Once class was over, most of the now-enlightened pupils rushed for the swing set.


But, as you must know, I get bored with such things. So, I grabbed Mel and bolted straight to my all-time most favorite-est pastime ever......


....wait for it.....


.....DRESS UPS!!!! IN TRADITIONAL NATIVE GARB, NO LESS!!! JOY!




As anticipated, the girls were also elated to also play dress-up, and were especially enthralled by the dangles that Cristina braided into their hair. It made me green-jealous that my hair wasn't longer.





Once fully costumed, the girls returned to their first love, the swing set. Enjoying both of these concurrently was like finding chocolate in the peanut butter. 

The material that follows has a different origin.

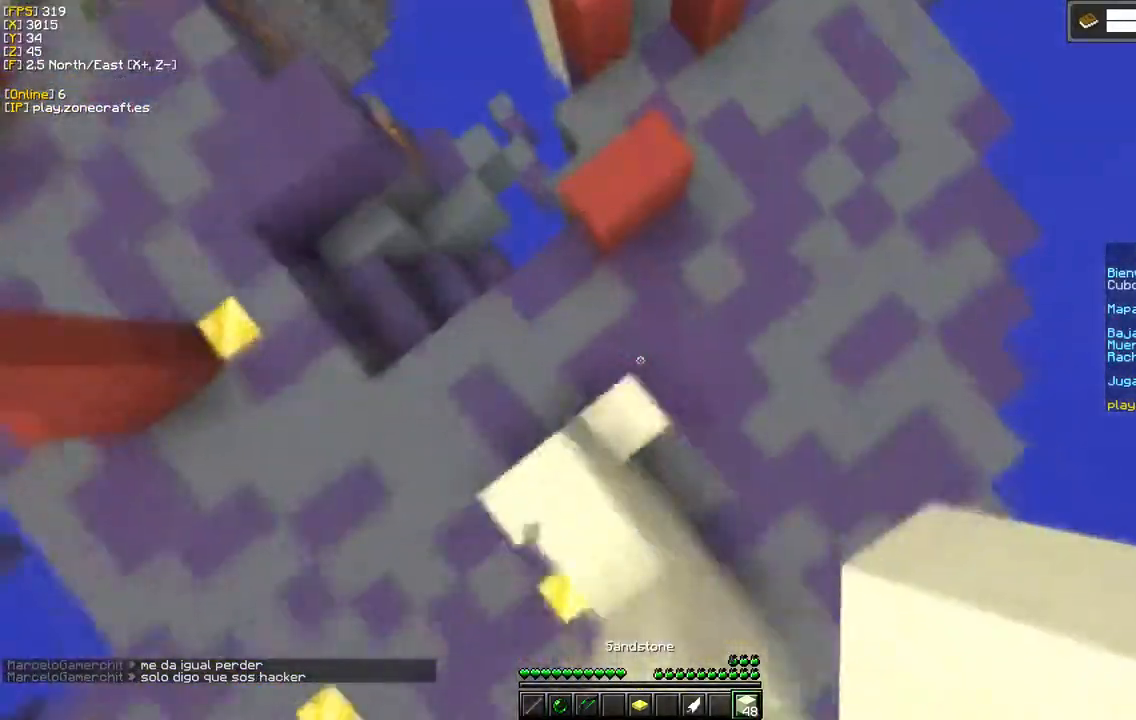
{"keys": [], "mouse": ["right"], "events": []}
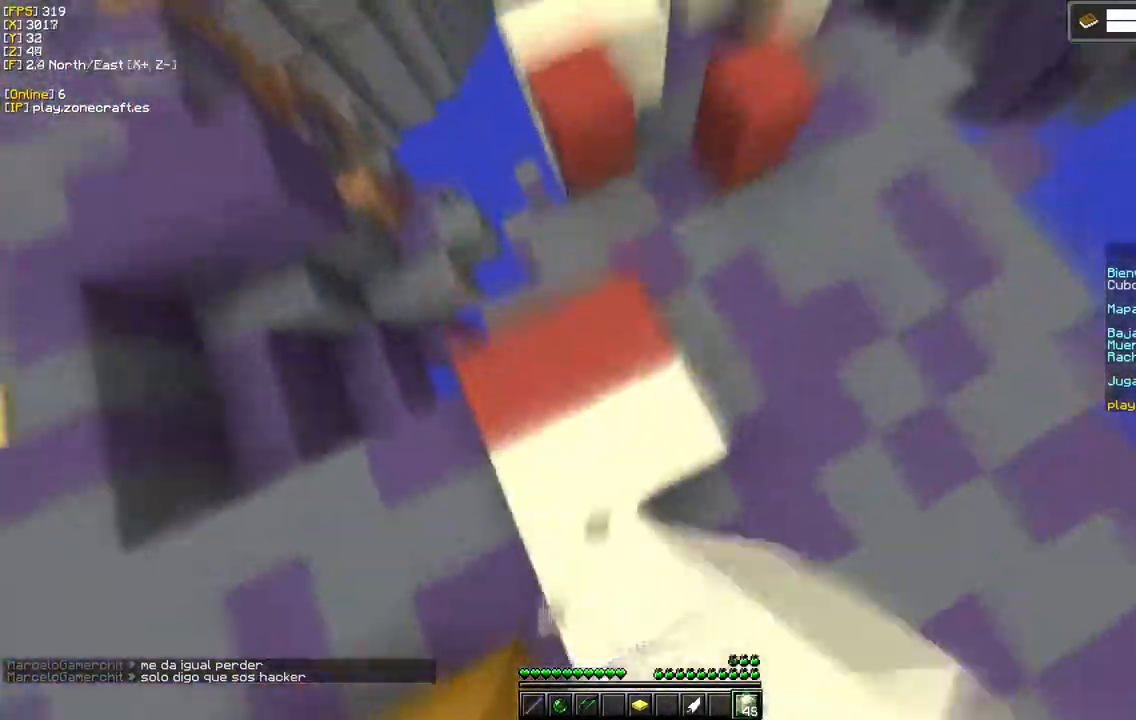
{"keys": ["d"], "mouse": ["right"], "events": [[33, "mouse_right", "up"], [83, "mouse_right", "down"], [200, "d", "down"]]}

Now, if you know me at all, you know the only thing I love more than dressing up is taking pictures in costumes (channeling my inner-Feulner here)! 
And Mel is an even bigger fan of family photos, although coaxing Norah away from the swings proved to be a daunting task. In the priceless photo below, take special note of the deadly laser beams shooting from my dear wife's eyes as she tries to melt the brain of her jubilant, but disobedient spawn:





Fortunately, Norah survived the episode with her brains intact, permitting us to eventually capture this gem of a family portrait:





And this one....



And this one of the girls being cast away to avoid Pharoah's men....




And, finally, this one (too bad the sun was in our eyes).....




To my profound relief, all of this fun led us, thankfully, to the best TROUT dinner I've ever eaten, after which we all settled down for a long winter's night. Playing all day in the sun at this altitude truly does tap a lot of one's energy.




The next morning we had a great breakfast and got ready for our boat shuttle back to Puno. Just about the time the wait started to get boring, we noticed our hosts and some other locals rallying around to assemble a strange pile of reeds:







Sure enough, they were building their own Uros version of a Christmas tree.

TTP supervising the ladder work





The project looked like heaps of fun so, at the kind invitation of our hosts, the girls joined in to help decorate the tree. (Read: In true colonialist fashion, we co-opted their family Christmas tradition.)





What a great way to kick off the Christmas season!

We hadn't expected to be able to get festive with these great folks. It was really cool, and it spoke volumes to our hosts' desire to not treat us like the tourists we were. Anyway, the moment of our departure came too soon.

Fond farewell to our hosts.



Naturally, the trolling motor pushed us back to Puno at a break-neck speed. As we glided by them, the girls reached to grab on to every Tortora reed that they could, perhaps emblematic of a great experience that we left too early and hope to never forget.